### Selected passage
# # # # #
1 Tamworth pig can plough up to 60 acres in a year
Rewilding on a small scale is about making a difference in a different way. One person can become two, two can become a crowd, a crowd can start to make fundamental societal change. That domino effect is vital. And while it’s critical that we help nature recover on a large scale across Britain, taking action on a small scale, whether that’s a garden or a few hundred acres, plays an important role in helping nature, especially if you can join up with others to go large.
Working with others, whether it’s your neighbours or your local allotment group, is one of the best ways of increasing the cumulative, positive impacts of rewilding. Rewilding a window box, or an acre or two, starts to have an impact when 10,000 other people do the same. If you have 500 acres, and you team up with another three neighbours who have 500 acres, then you have the basis of a very significant rewilding ecological network.
In large-scale projects, generally upwards of 1,500 acres, you can aim to restore the bigger natural processes and minimise human intervention. As you come down in scale, the need for human management increases. Instead of letting grazing animals wander freely, you’ll have to manually keep them on the move from one location to another. If your land is only a few tens of acres, you might not want permanent grazers at all, when you consider that one Tamworth pig at the Knepp Estate ploughs around 60 acres a year!
“Creating a pond, or letting some lawn transform into wildflower meadow, will bring new species into your world”
Be honest with yourself about what you can and can’t achieve in your corner of the world. Don’t be too disappointed if you can’t introduce bison or regenerate a forest. Species reintroductions for the restoration of natural processes need upwards of 1,000 acres at least. But creating a pond in your garden, or letting some of your lawn transform into wildflower meadow, will bring new species into your world. They’ll just be a little smaller.
Focus on where you can make positive change. For example, reducing or eliminating your use of chemicals, removing any human litter or infrastructure, and diversifying your habitat types and structures. Think natural processes even at a small scale. Wildlife needs to be able to move around so cut holes where needed in fences for those things that can’t fly. Break down boundaries with neighbours if you can.
Bees and butterflies need pollinating plants to play their part in the great web of life, so go that extra mile by specifically choosing plants to help them. Everything from garden ponds and compost heaps to green roofs, rotting wood piles and bug hotels contributes to small-scale rewilding. Each adds its own unique boost to wild nature.
# # # # #
### Data extract
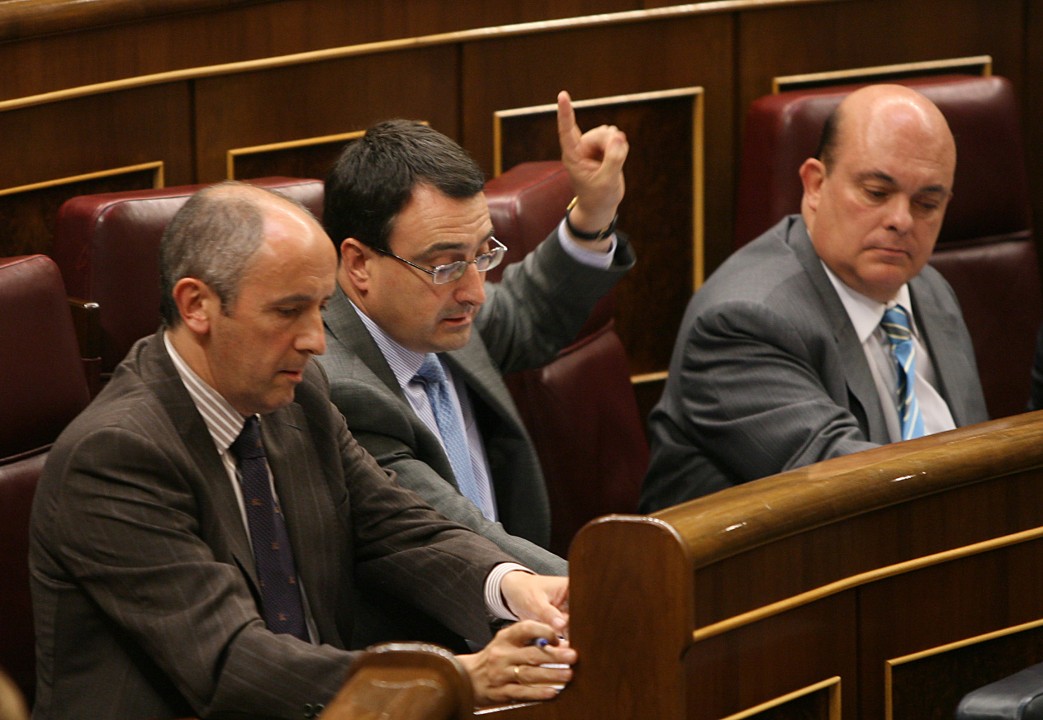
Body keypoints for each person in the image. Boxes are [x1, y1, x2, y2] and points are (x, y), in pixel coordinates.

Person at [29, 182, 576, 720]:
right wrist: (456, 678)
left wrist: (516, 586)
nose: (316, 340)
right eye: (289, 311)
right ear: (197, 305)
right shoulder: (114, 455)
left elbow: (394, 527)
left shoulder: (297, 394)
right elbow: (230, 662)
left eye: (321, 308)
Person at [317, 91, 632, 596]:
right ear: (358, 265)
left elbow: (530, 308)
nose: (475, 292)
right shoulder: (336, 388)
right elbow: (457, 534)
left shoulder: (438, 313)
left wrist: (593, 213)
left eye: (483, 254)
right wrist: (606, 596)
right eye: (445, 265)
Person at [640, 83, 989, 512]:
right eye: (876, 193)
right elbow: (848, 491)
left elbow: (976, 449)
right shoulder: (742, 322)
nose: (902, 220)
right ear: (816, 185)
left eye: (927, 203)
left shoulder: (930, 291)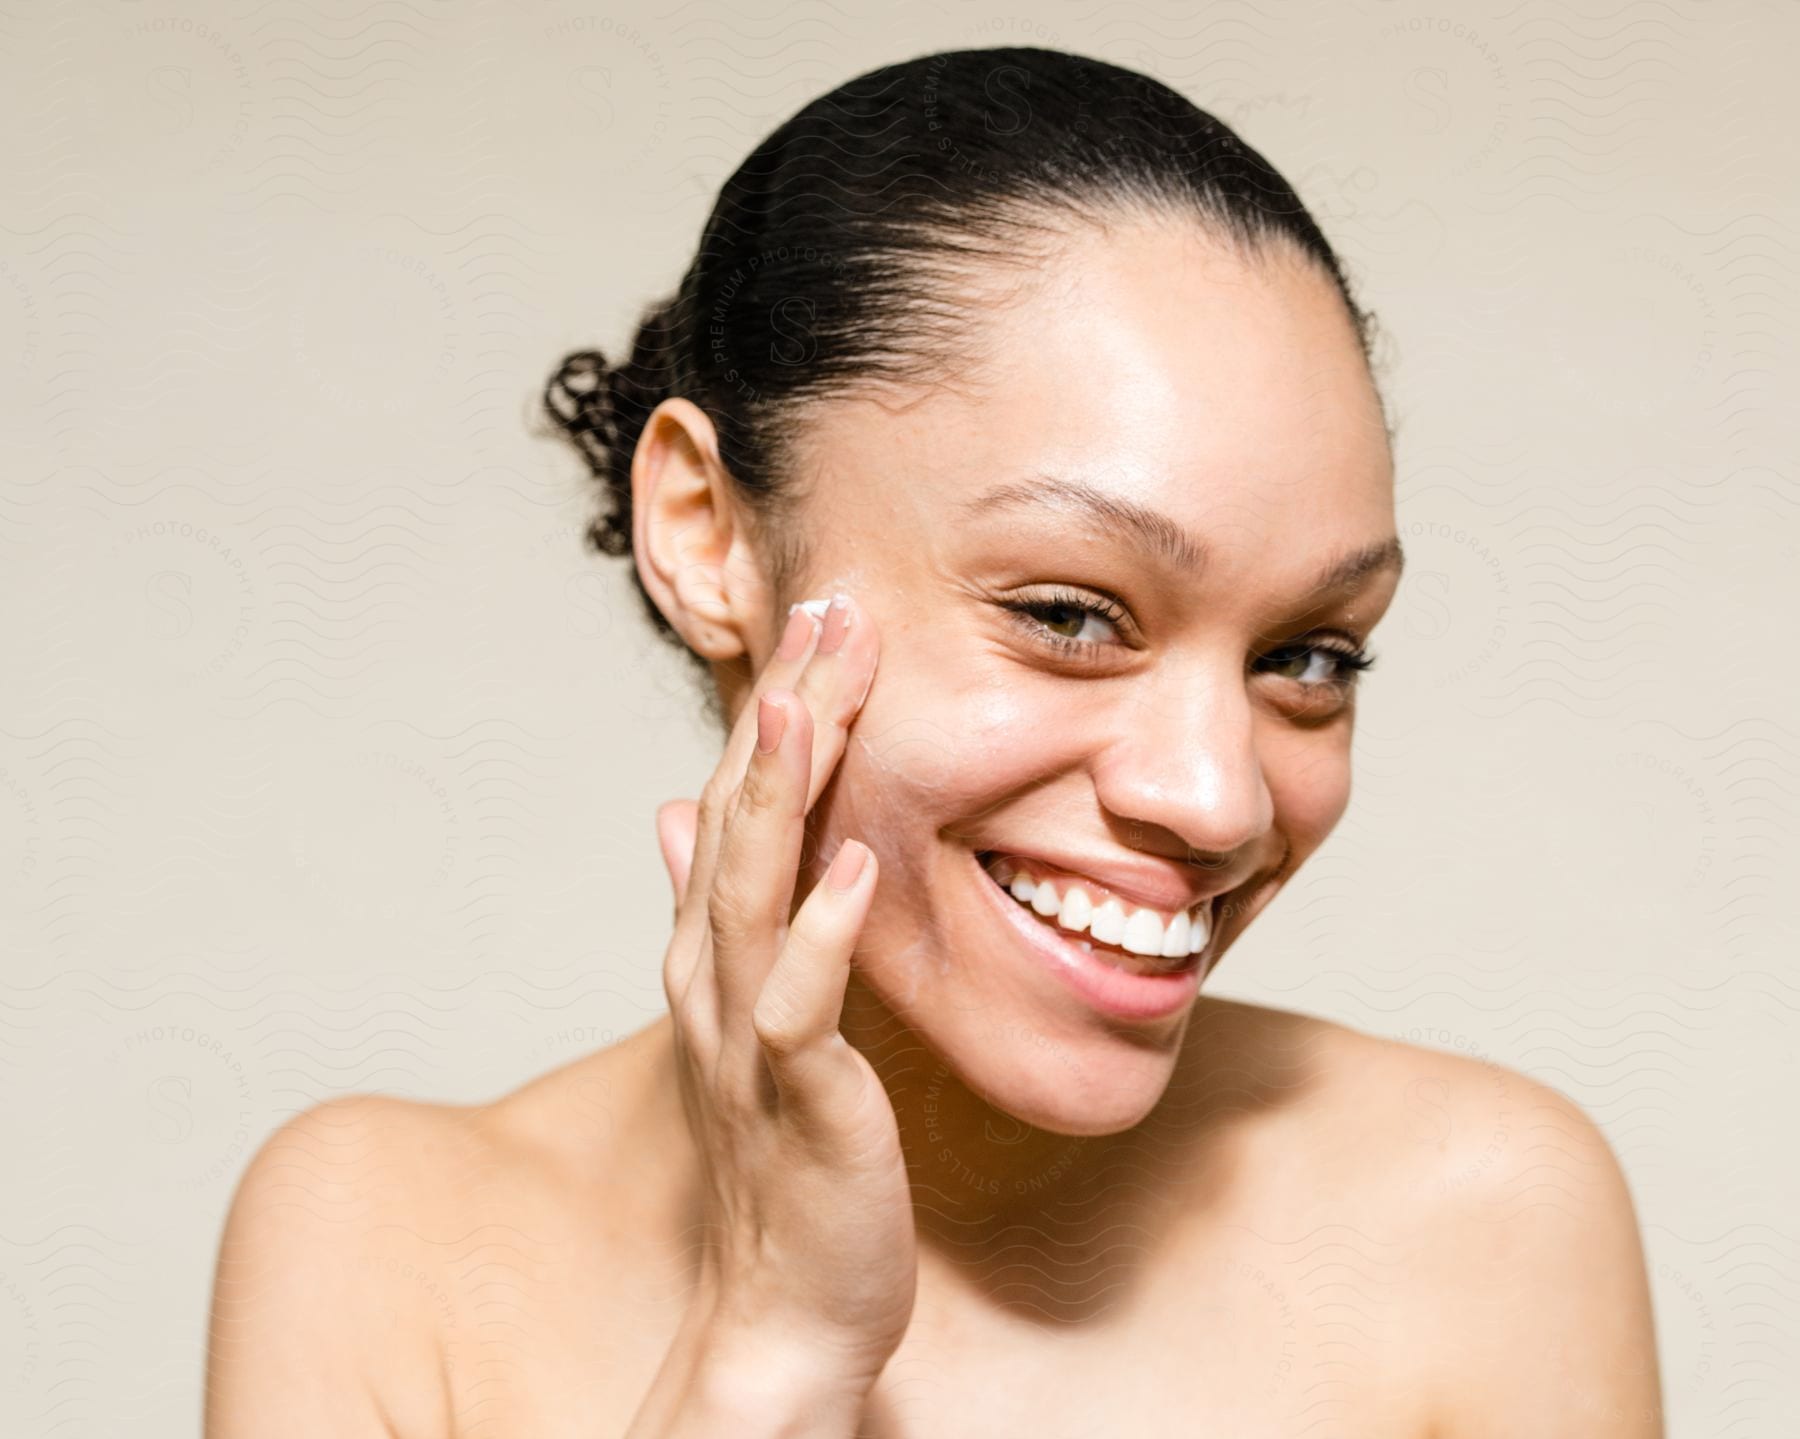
# # # # #
### Study questions
1. In the text on small-scale rewilding, translate the sentence "Focus on where you can make positive change." into Spanish.
2. Reproduce the passage of the text on small-scale rewilding from "Focus on where" up to and including "to wild nature.".
3. According to the text on small-scale rewilding, how much land do species reintroductions for the restoration of natural processes need?

### Results of the tasks
1. Concéntrate en dónde puedes generar un cambio positivo.

2.
Focus on where you can make positive change. For example, reducing or eliminating your use of chemicals, removing any human litter or infrastructure, and diversifying your habitat types and structures. Think natural processes even at a small scale. Wildlife needs to be able to move around so cut holes where needed in fences for those things that can’t fly. Break down boundaries with neighbours if you can.
Bees and butterflies need pollinating plants to play their part in the great web of life, so go that extra mile by specifically choosing plants to help them. Everything from garden ponds and compost heaps to green roofs, rotting wood piles and bug hotels contributes to small-scale rewilding. Each adds its own unique boost to wild nature.

3. Upwards of 1,000 acres at least.